MetaRF: Differentiable Random Forest for Reaction Yield Prediction with a Few Trails

Primary LanguageJupyter Notebook

MetaRF: Differentiable Random Forest for Reaction Yield Prediction with a Few Trails

This is the implementation for our paper "MetaRF: Differentiable Random Forest for Reaction Yield Prediction with a Few Trails".

Workflow

image

Setup

  1. Check dependencies
 - tensorflow==2.9.2
 - kennard-stone==1.1.2
 - numpy
 - pandas
 - sklearn
  1. Clone this repo
git clone https://github.com/Nikki0526/MetaRF.git

Data preprocessing

  • Run $ data_preprocessing.py to preprocess the data.
  • This step includes random forest module and dimension-reduction module.
  • The original reaction and yield data in this paper is from [1], [2] and [3].
  • We also provide the data after preprocessing in /data(Two datasets are too large for github and they can be downloaded from Google Drive).

Model training

  • Run $ train.py to perform meta-training and model saving.
  • Our trained model can be downloaded from Google Drive.
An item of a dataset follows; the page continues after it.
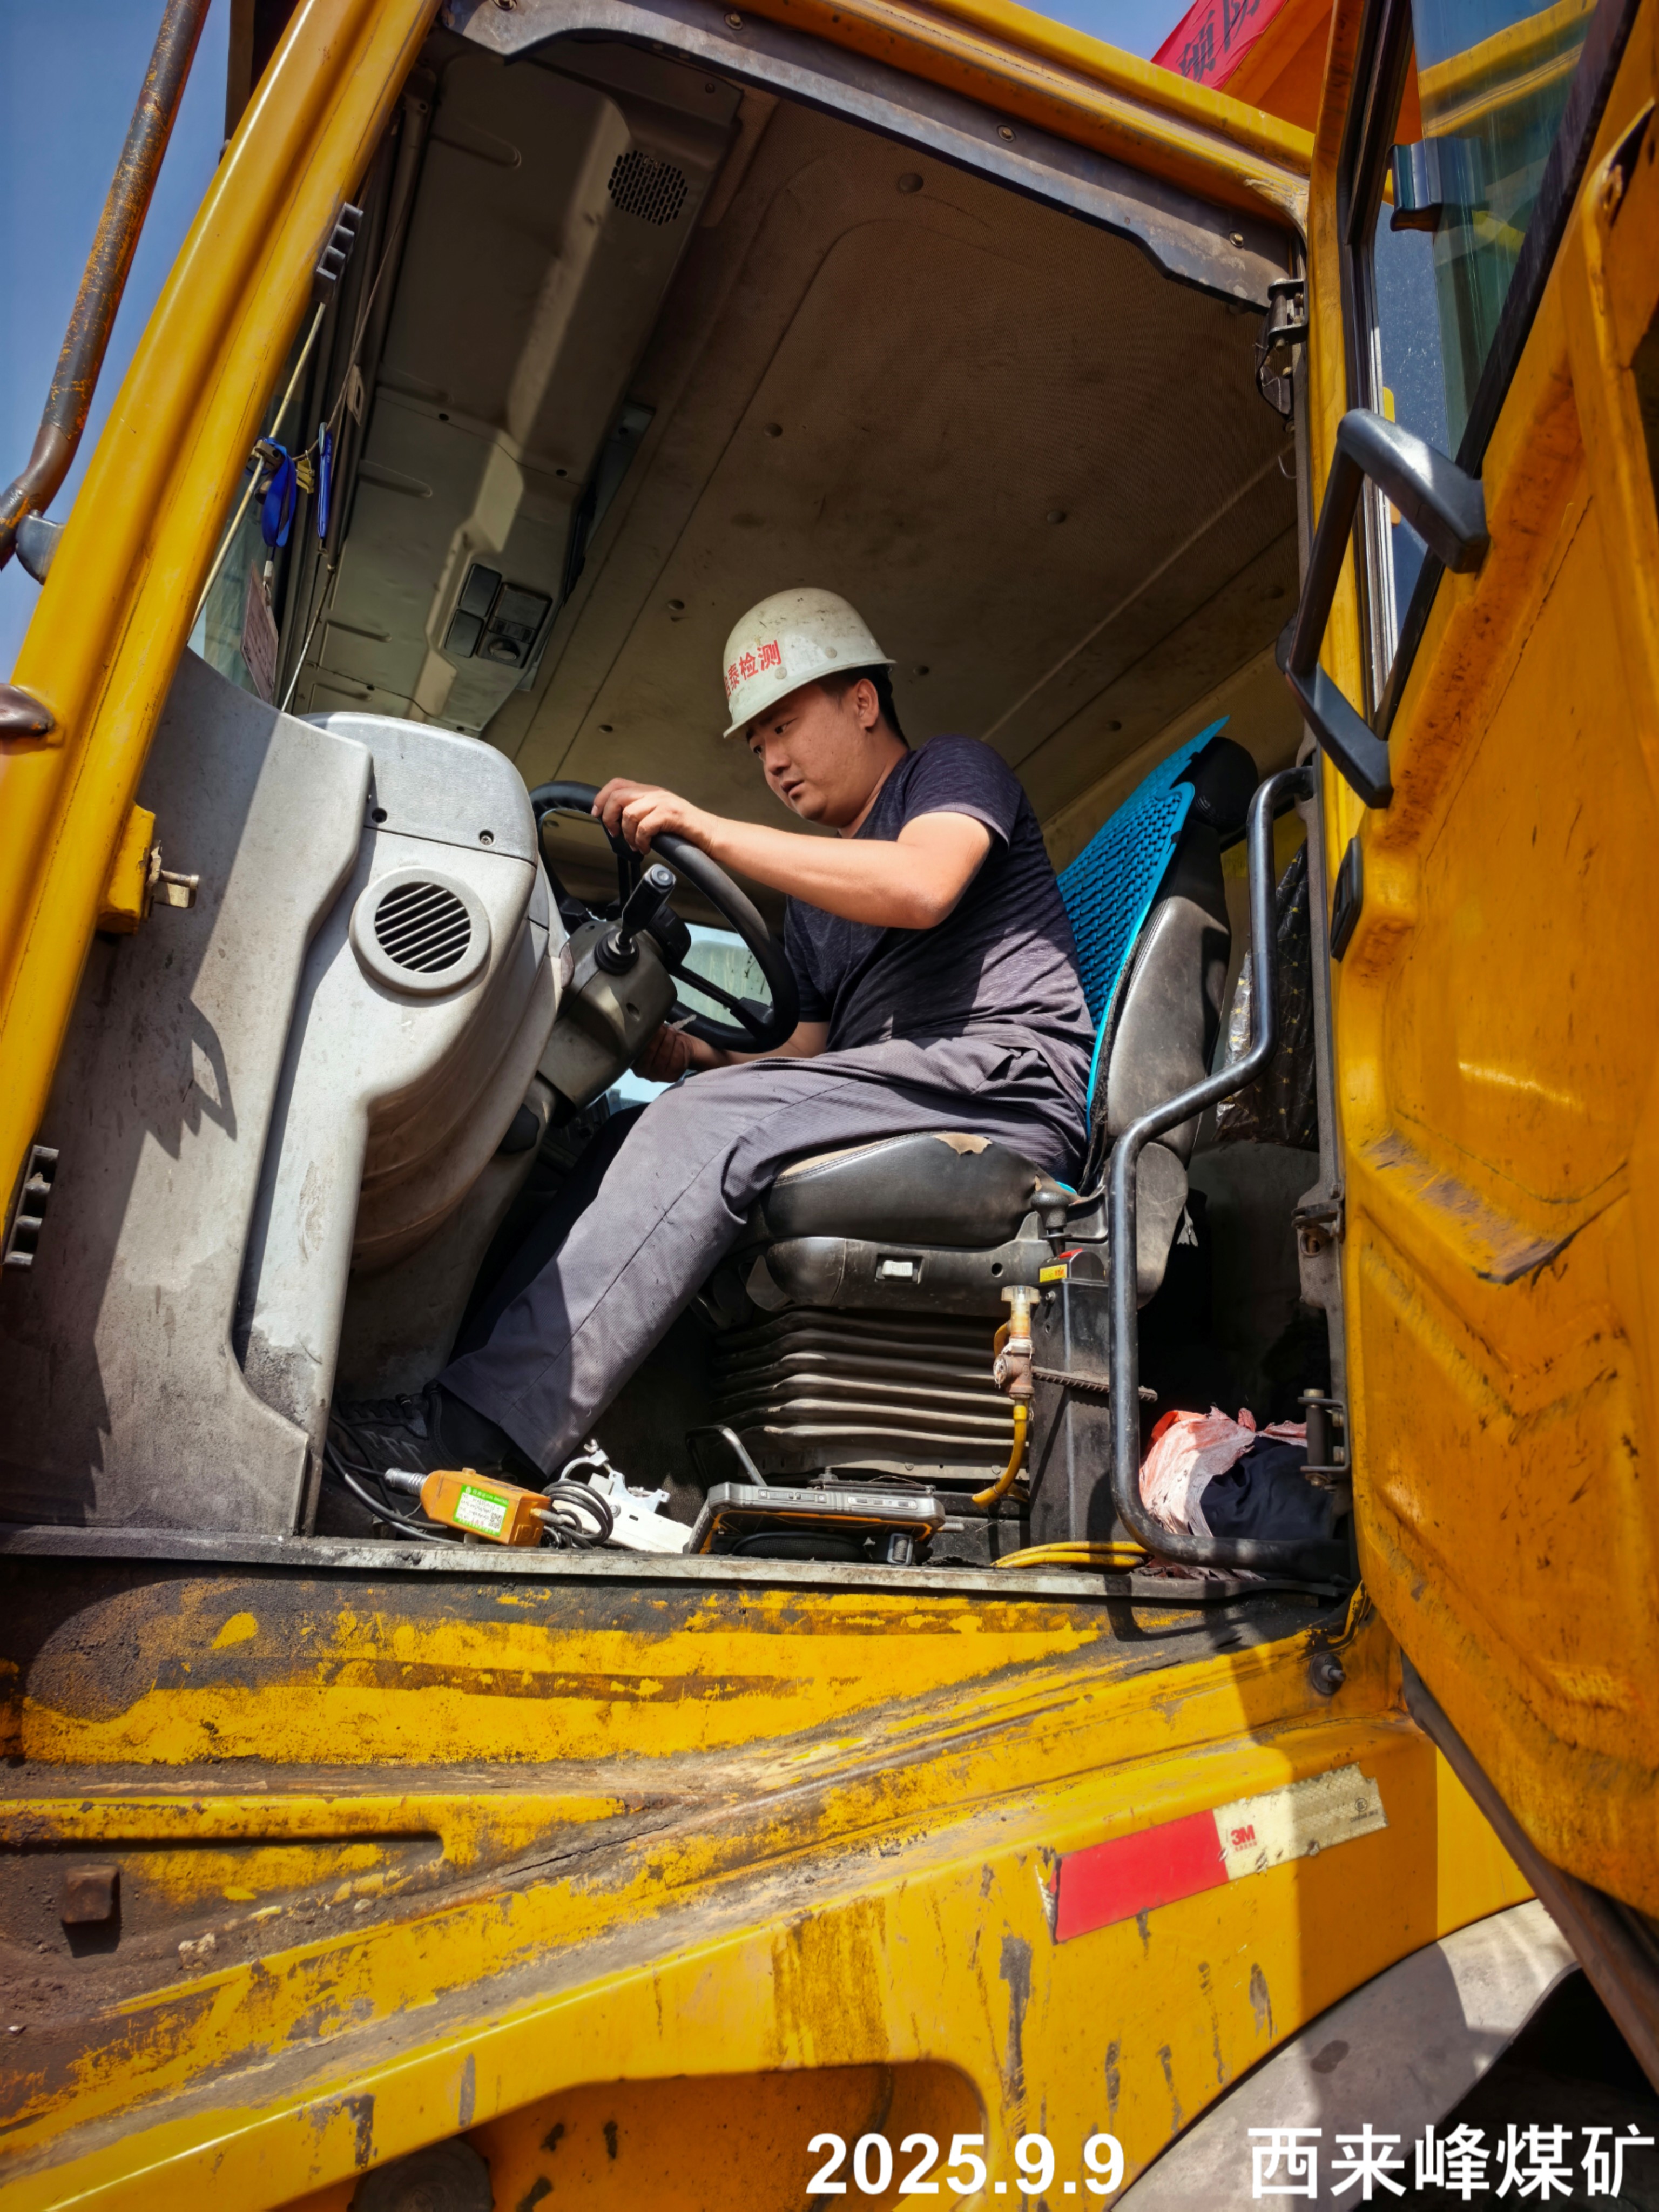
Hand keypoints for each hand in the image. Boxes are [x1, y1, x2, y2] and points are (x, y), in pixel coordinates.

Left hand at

Model fine-tuning and testing

  • Run $ test.py to perform few-shot fine-tuning, dimension-reduction based sampling method and model evaluation.
  • We use relative path in this repository. Please place the downloaded model in the /model folder.
  • [update] We add more baseline comparision in $ baseline.py, including RXNFP [4], DRFP [5], etc.

Tutorial

We provide a step-by-step tutorial that includes the whole workflow (including Data preprocessing, Model training, Model fine-tuning and testing, Baseline comparision) in $ Workflow of MetaRF - Tutorial.ipynb. We also provide a colab version, which can help users easily access our code and environment by clicking: Open In Colab

Note: 
In this tutorial, we take the procedure for Buchwald Hartwig HTE dataset as an example. The other two datasets share the same procedure.

Questions

For further question about the code, please contact 'kexinchen0526@gmail.com'.

References

[1] Ahneman, D.T., Estrada, J.G., Lin, S., Dreher, S.D., Doyle, A.G.: Predicting reaction performance in c–n cross-coupling using machine learning. Science 360(6385), 186–190(2018).
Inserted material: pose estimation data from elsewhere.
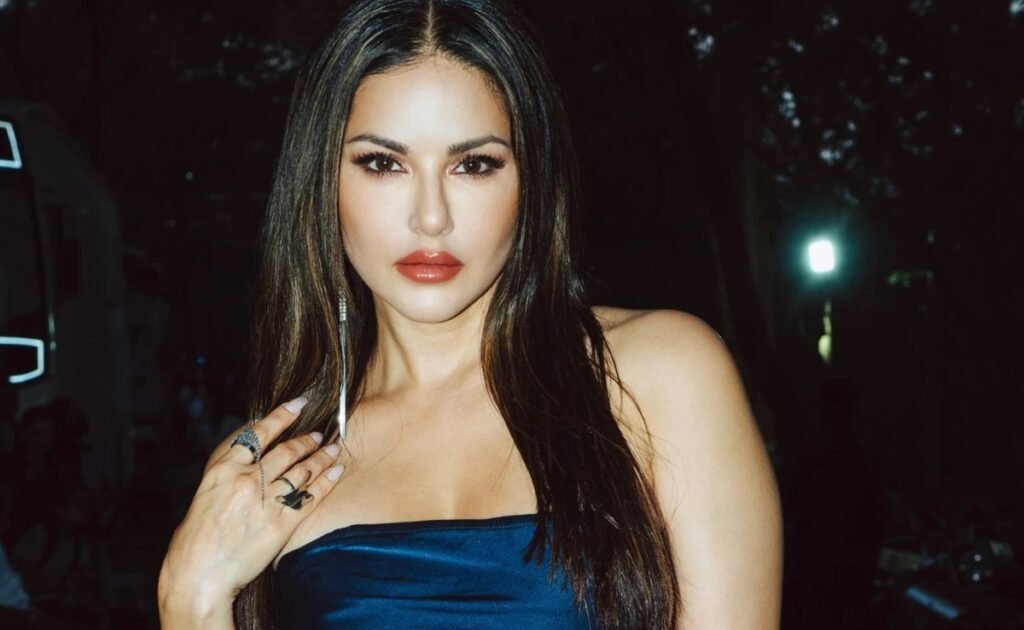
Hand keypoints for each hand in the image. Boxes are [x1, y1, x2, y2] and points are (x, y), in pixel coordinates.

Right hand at [158, 397, 343, 620]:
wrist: (199, 575)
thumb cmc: (195, 539)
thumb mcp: (204, 493)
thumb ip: (227, 469)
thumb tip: (248, 448)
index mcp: (223, 469)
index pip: (257, 433)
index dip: (281, 416)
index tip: (298, 404)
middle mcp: (246, 480)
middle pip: (285, 450)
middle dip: (306, 439)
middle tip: (319, 432)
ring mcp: (266, 501)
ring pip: (302, 470)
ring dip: (321, 456)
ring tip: (334, 448)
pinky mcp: (282, 523)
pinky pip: (311, 496)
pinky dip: (327, 481)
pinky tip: (338, 471)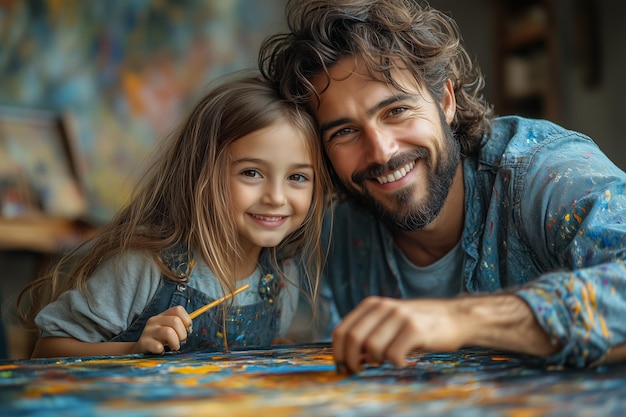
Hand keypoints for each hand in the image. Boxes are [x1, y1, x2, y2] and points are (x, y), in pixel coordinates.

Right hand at [133, 306, 191, 353]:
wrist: (140, 349)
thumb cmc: (159, 339)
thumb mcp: (168, 329)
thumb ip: (179, 326)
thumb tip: (190, 329)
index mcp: (162, 315)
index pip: (178, 310)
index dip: (186, 320)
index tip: (186, 330)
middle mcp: (154, 320)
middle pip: (175, 321)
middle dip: (182, 334)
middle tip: (180, 342)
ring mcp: (148, 331)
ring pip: (168, 332)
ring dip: (175, 343)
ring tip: (174, 347)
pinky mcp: (143, 343)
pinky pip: (158, 346)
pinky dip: (163, 350)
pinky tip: (161, 351)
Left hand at [332, 296, 465, 373]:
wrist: (455, 317)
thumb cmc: (419, 324)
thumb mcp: (390, 321)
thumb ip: (369, 333)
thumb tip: (349, 358)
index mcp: (372, 305)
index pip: (342, 330)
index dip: (338, 351)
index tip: (341, 365)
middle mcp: (383, 307)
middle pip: (353, 339)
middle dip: (351, 360)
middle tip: (357, 370)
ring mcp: (399, 316)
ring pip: (372, 348)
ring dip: (377, 361)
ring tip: (388, 359)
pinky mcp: (415, 329)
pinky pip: (393, 354)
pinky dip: (395, 363)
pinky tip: (404, 361)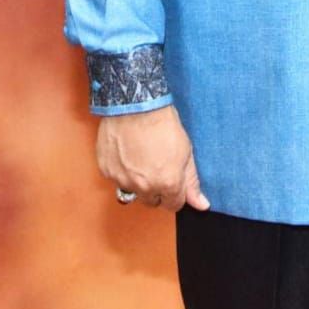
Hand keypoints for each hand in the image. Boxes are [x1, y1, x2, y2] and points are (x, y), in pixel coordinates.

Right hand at [96, 103, 210, 212]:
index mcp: (168, 184)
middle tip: (157, 165)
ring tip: (142, 155)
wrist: (135, 104)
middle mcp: (144, 188)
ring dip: (138, 180)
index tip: (173, 180)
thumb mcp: (186, 150)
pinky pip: (117, 178)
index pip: (174, 204)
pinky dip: (122, 170)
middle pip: (153, 201)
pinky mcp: (107, 171)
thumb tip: (201, 204)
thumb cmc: (161, 122)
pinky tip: (128, 152)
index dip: (175, 192)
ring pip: (133, 191)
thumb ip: (191, 180)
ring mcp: (123, 180)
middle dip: (157, 188)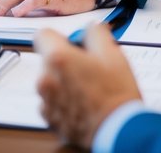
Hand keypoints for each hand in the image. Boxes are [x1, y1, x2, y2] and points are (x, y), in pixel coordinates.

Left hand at [36, 24, 141, 148]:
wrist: (118, 130)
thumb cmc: (116, 96)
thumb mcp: (113, 54)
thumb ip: (96, 32)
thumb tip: (90, 28)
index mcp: (58, 59)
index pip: (42, 34)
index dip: (59, 37)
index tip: (71, 44)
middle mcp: (45, 79)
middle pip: (47, 59)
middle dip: (64, 60)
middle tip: (87, 68)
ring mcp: (45, 101)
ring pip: (49, 81)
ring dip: (63, 80)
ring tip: (88, 88)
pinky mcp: (49, 118)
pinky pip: (51, 101)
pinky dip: (63, 100)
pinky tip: (83, 102)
[2] Perera, D., Tucker, J.W., Brahmbhatt, S., Helal, C.J., Chong, A., Farrell, W., Richardson, P., Sach, N.W.: A platform for automated nanomole-scale reaction screening and micromole-scale synthesis in flow. Science 359(6374), 429–434(2018).
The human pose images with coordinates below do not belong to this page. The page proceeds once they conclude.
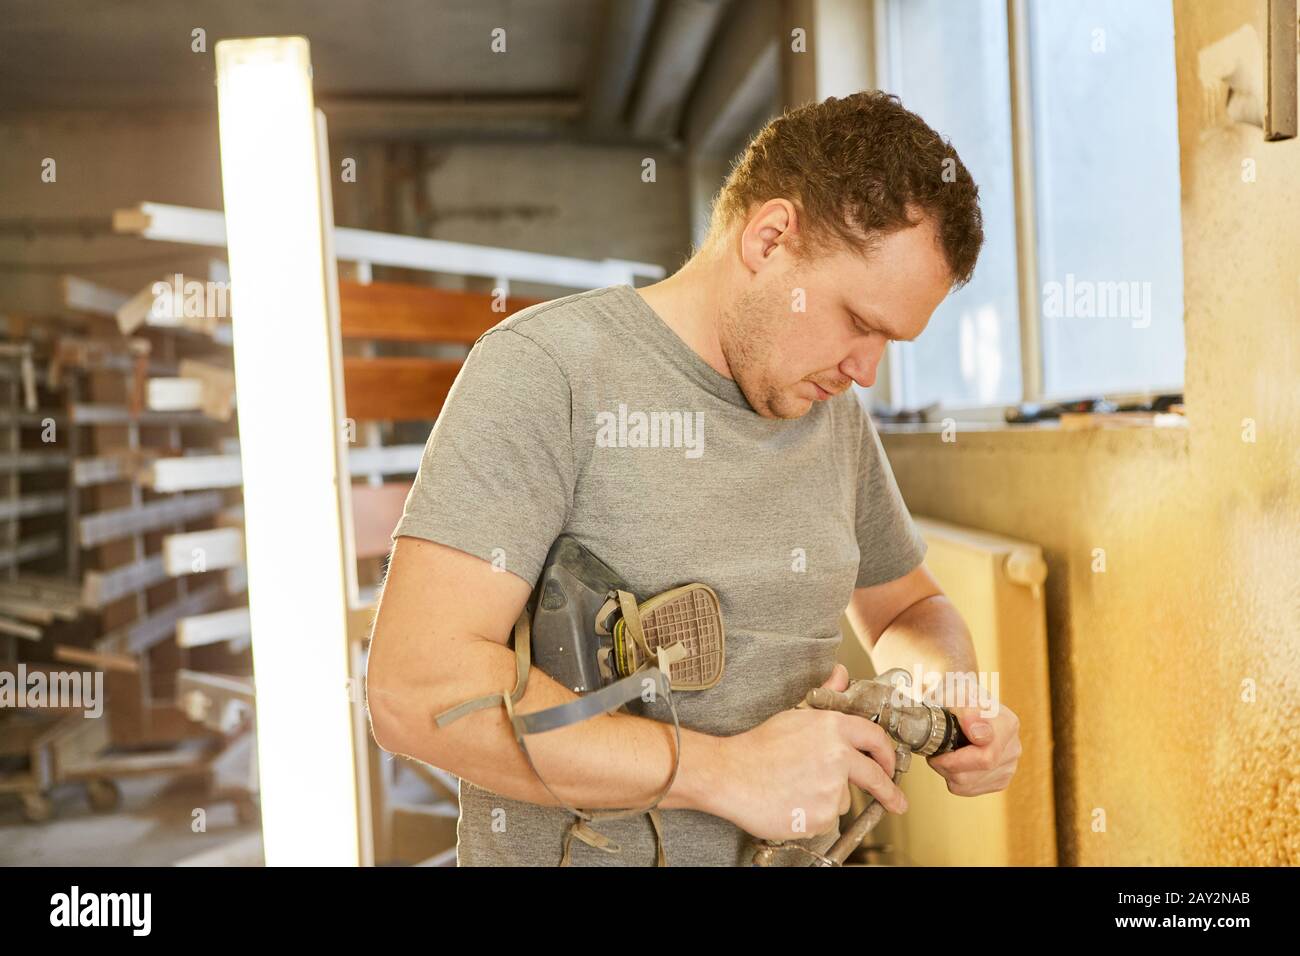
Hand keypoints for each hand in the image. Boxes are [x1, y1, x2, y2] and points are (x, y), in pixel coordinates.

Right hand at [713, 663, 907, 842]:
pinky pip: (826, 820)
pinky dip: (812, 816)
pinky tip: (791, 803)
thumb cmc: (758, 746)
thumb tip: (840, 674)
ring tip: (796, 790)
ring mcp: (831, 788)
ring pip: (843, 800)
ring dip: (828, 799)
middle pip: (875, 777)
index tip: (891, 767)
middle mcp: (838, 757)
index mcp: (833, 728)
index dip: (887, 754)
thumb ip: (825, 697)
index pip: (875, 738)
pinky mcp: (820, 816)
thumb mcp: (795, 715)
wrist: (730, 775)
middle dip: (888, 792)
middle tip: (895, 801)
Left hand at [926, 699, 1021, 796]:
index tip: (939, 748)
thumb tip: (978, 734)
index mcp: (1007, 724)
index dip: (957, 758)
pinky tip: (954, 763)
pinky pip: (969, 790)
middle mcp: (1013, 746)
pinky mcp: (999, 780)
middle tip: (934, 751)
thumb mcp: (955, 693)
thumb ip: (966, 711)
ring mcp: (1008, 766)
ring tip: (944, 753)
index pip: (987, 756)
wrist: (961, 703)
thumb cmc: (957, 697)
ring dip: (947, 771)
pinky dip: (954, 779)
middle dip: (947, 764)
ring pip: (968, 784)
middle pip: (975, 772)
[3] Saebi, M., Nan, B., Herr, J., Wahlers, J., Guo, Z., Zura ́nski, A., Kogej, T., Norrby, P.-O., Doyle, A., Wiest, O., et al.: On the use of real-world datasets for reaction yield prediction. ChemRxiv (2021).

[4] Schwaller, P., Vaucher, A. C., Laino, T., & Reymond, J. L. (2021). Prediction of chemical reaction yields using deep learning. Machine learning: science and technology, 2(1), 015016.

[5] Probst, D., Schwaller, P., & Reymond, J. L. (2022). Reaction classification and yield prediction using the differential reaction fingerprint DRFP. Digital discovery, 1(2), 91-97.